# will she have horns?



## newton the goat (Mar 7, 2017)

So me being relatively new to sheep farming, i don't know much about other breeds besides the Katahdins we have. I ended up buying a barbedos black belly/katahdin cross along with the rest of the herd, and from looking at her recently I have discovered little "nubs" on her head. Do barbedos black bellies grow horns? And how big will they likely get if she does?


----------



## norseofcourse (Mar 7, 2017)

How old is she?  My only sheep with horns didn't show any at birth, but they were apparent by two weeks old, and they grew slowly but steadily.

On my polled sheep I can sometimes feel little bumps where their horns would have been.


----------



## newton the goat (Mar 7, 2017)

norseofcourse said:


> How old is she?  My only sheep with horns didn't show any at birth, but they were apparent by two weeks old, and they grew slowly but steadily.
> 
> On my polled sheep I can sometimes feel little bumps where their horns would have been.

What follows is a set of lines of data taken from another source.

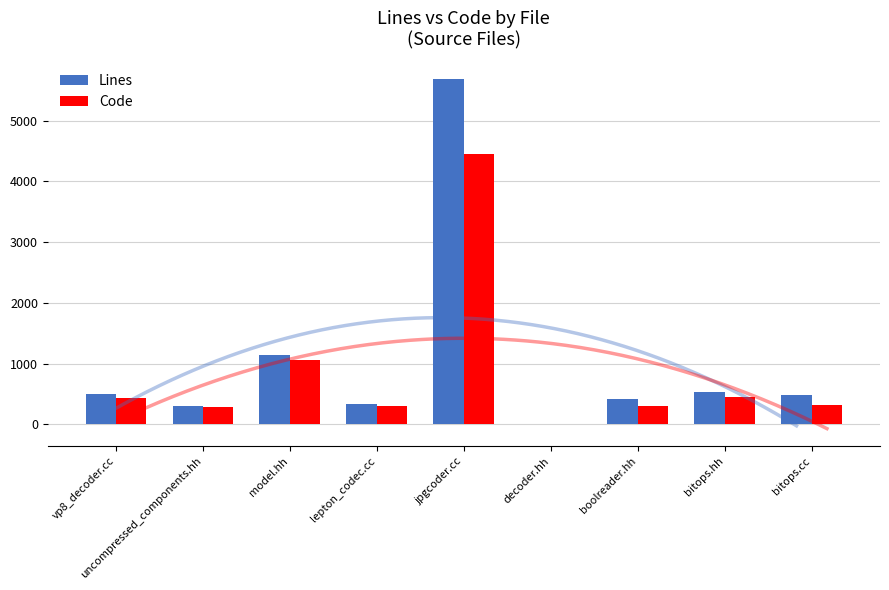

Between uncompressed_components.hh and model.hh, which series saw the biggest shift?

Lines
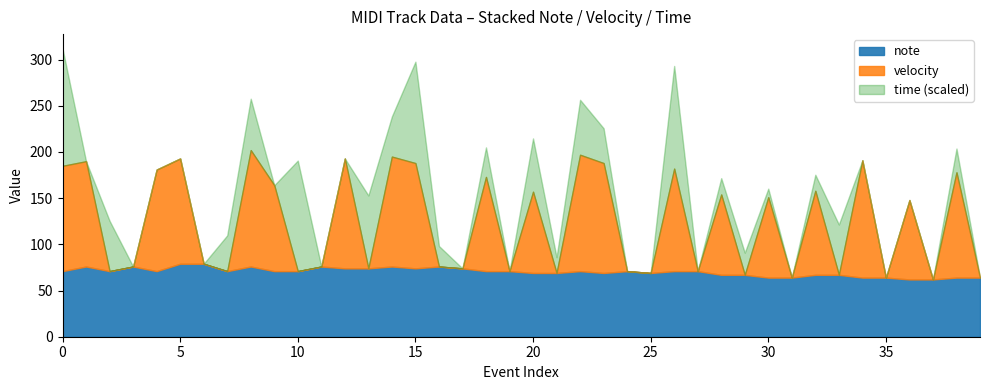

Reading right to left, list all the values displayed in this chart.

note: 64	64	62	62	64	64	67	67	64	64	67	67	71	71	69	71	69	71	69	69	71	71	74	76	74	76	74	74	76	71	71	76	71	79	79	71	76	71	76	71
velocity: 0	114	0	86	0	127	0	91	0	87	0	87	0	111	0	0	119	126	0	88	0	102	0	0	114	119	0	119	0	0	93	126	0	0	114	110	0	0	114	114
time: 0	243	0	0	0	0	515	164	0	88	227	167	0	1050	0	0	356	562	161	545	0	302	0	210	1037	411	746	0	0	1131	0	526	366	0	0	0	0	515	0	1200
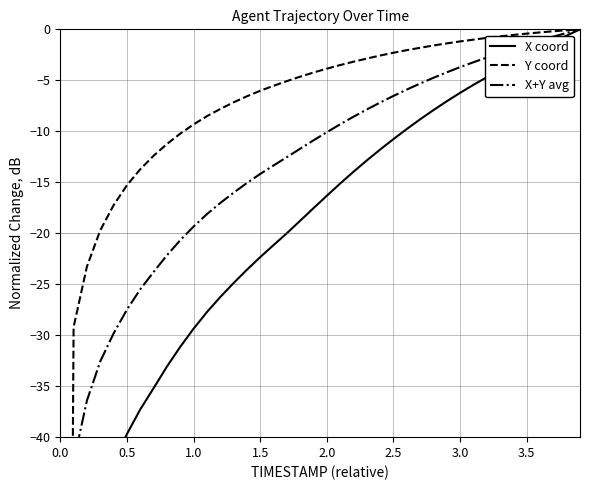

True or false: X+Y avg and Y coord intersect in this chart.

True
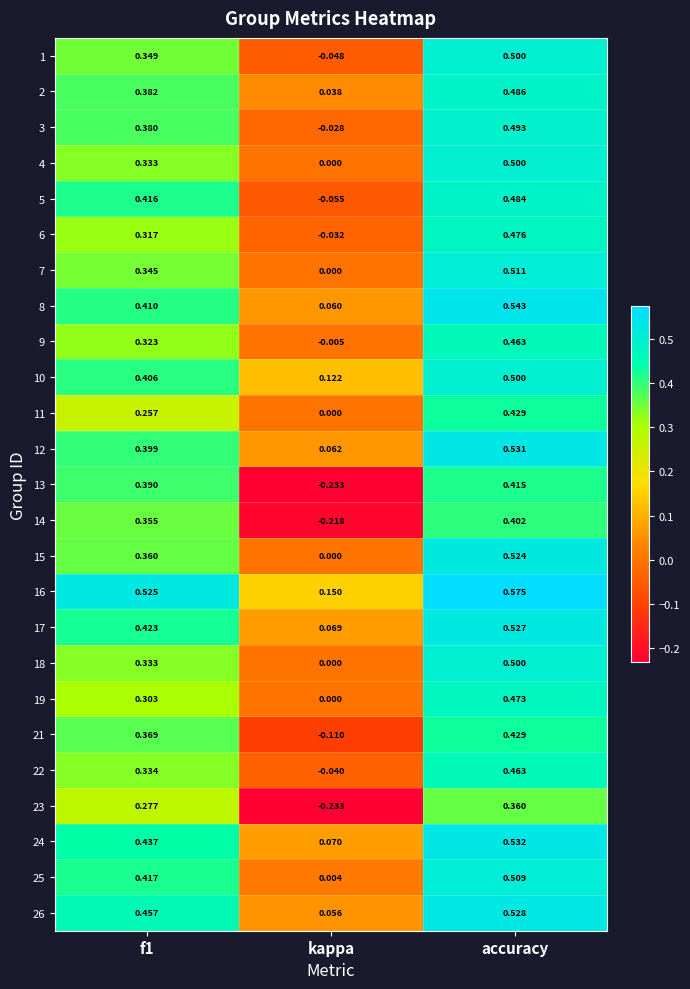

How many series are shown in this chart?

25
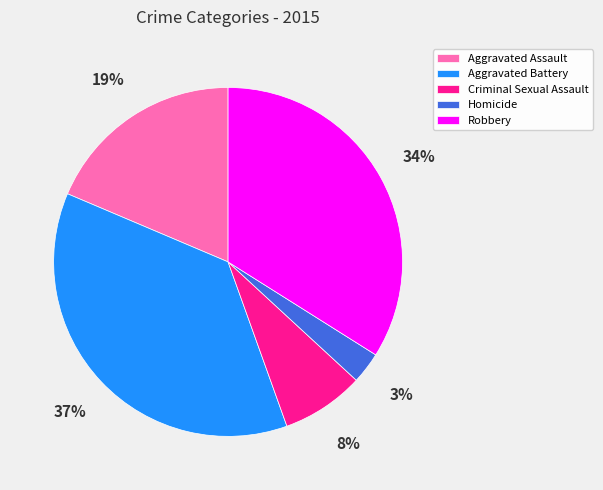

To the nearest percent, what is the average slice percentage?

20%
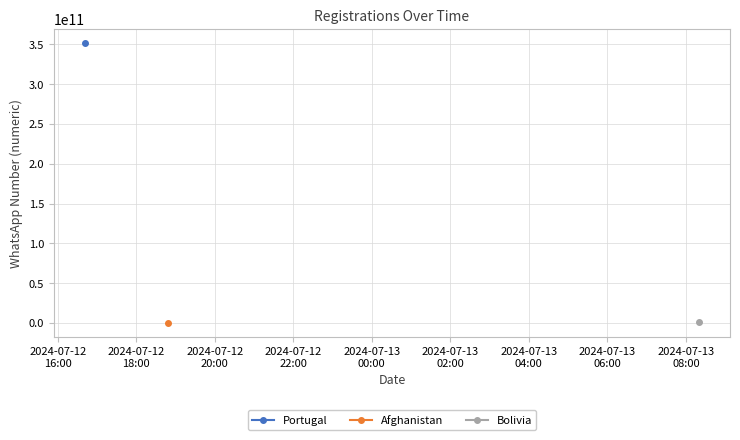

Between 2024-07-12
18:00 and 2024-07-12
20:00, which is larger?

2024-07-12
20:00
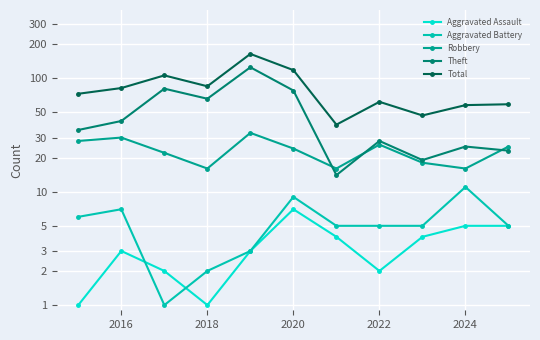

Reading left to right, what are all the values shown in this chart?

Aggravated Assault: 1	3	2	1	3	7	4	2	4	5	5
Aggravated Battery: 6	7	1	2	3	9	5	5	5	11	5
Robbery: 28	30	22	16	33	24	16	26	18	16	25
Theft: 35	42	81	66	125	78	14	28	19	25	23
Total: 73	82	106	85	164	118	39	62	47	58	59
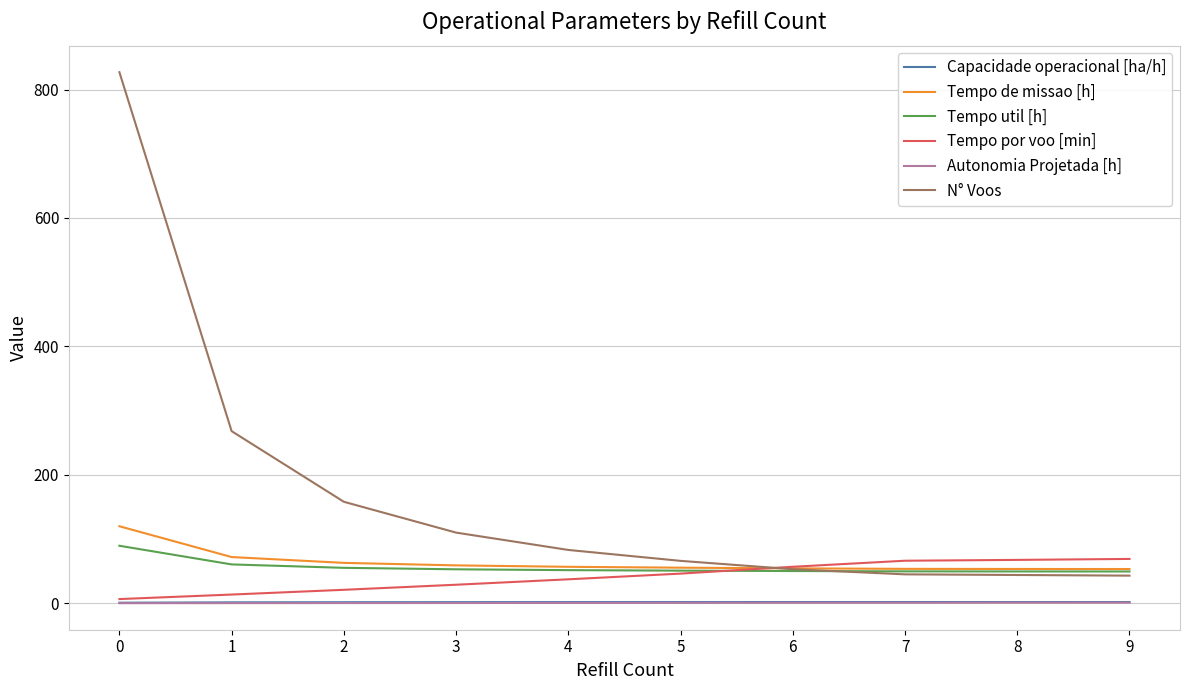

Which series has the largest total across all categories?

N° Voos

She is now seven months old, and until recently she has been slightly wild and wouldn't let me near enough for me to notice them so they haven't been apparent till now.


----------



## purplequeenvt (Mar 7, 2017)

At 7 months, if she was going to have horns, she'd have them already. She may have little nubs or "scurs".


----------



## newton the goat (Mar 7, 2017)

Ok thanks


----------